**What this task involves**:
Nothing but an exact repeat of the data, with pictures removed, belongs in the answer.

══ Supplied data ══

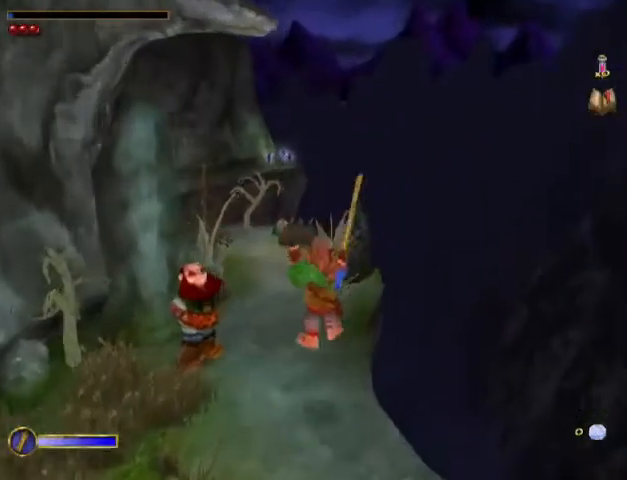
{"keys": ["a", "w"], "mouse": [], "events": [[233, "mouse_right", "down"], [267, "mouse_left", "down"], [333, "mouse_right", "up"], [367, "mouse_left", "up"], [500, "a", "down"]]}
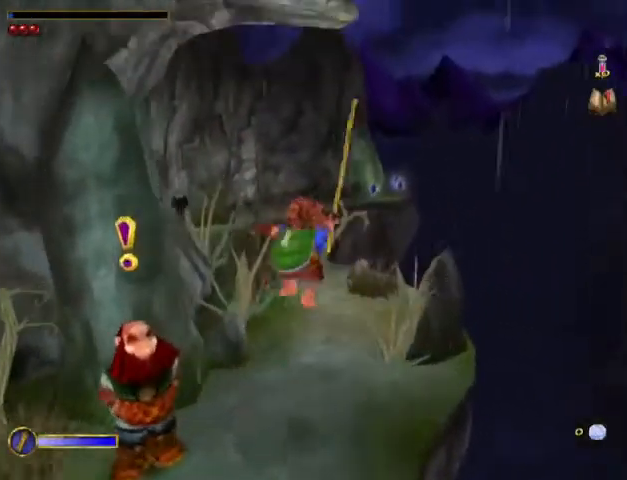
{"keys": ["w"], "mouse": [], "events": [[133, "a", "up"]]}
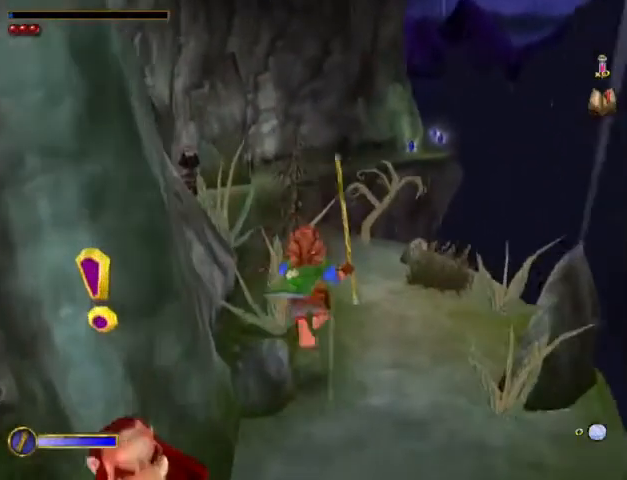
{"keys": ["w"], "mouse": [], "events": [[300, "mouse_right", "down"], [400, "mouse_left", "down"], [433, "mouse_right", "up"], [500, "mouse_left", "up"]]}
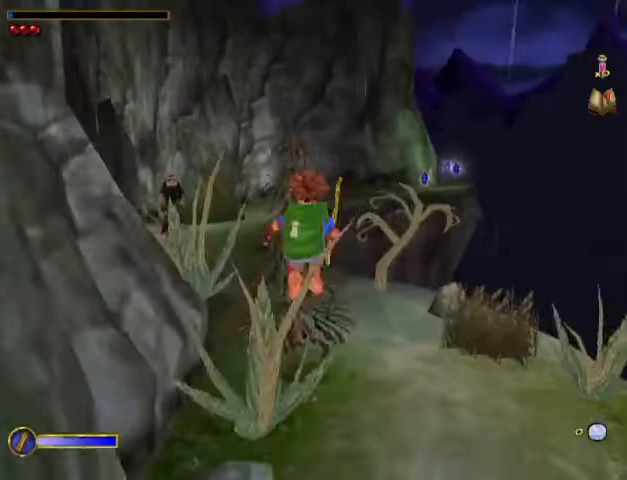
{"keys": ["w"], "mouse": [], "events": []}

═══

**The answer**:
{"keys": ["a", "w"], "mouse": [], "events": [[233, "mouse_right", "down"], [267, "mouse_left", "down"], [333, "mouse_right", "up"], [367, "mouse_left", "up"], [500, "a", "down"]]}
{"keys": ["w"], "mouse": [], "events": [[133, "a", "up"]]}
{"keys": ["w"], "mouse": [], "events": [[300, "mouse_right", "down"], [400, "mouse_left", "down"], [433, "mouse_right", "up"], [500, "mouse_left", "up"]]}
{"keys": ["w"], "mouse": [], "events": []}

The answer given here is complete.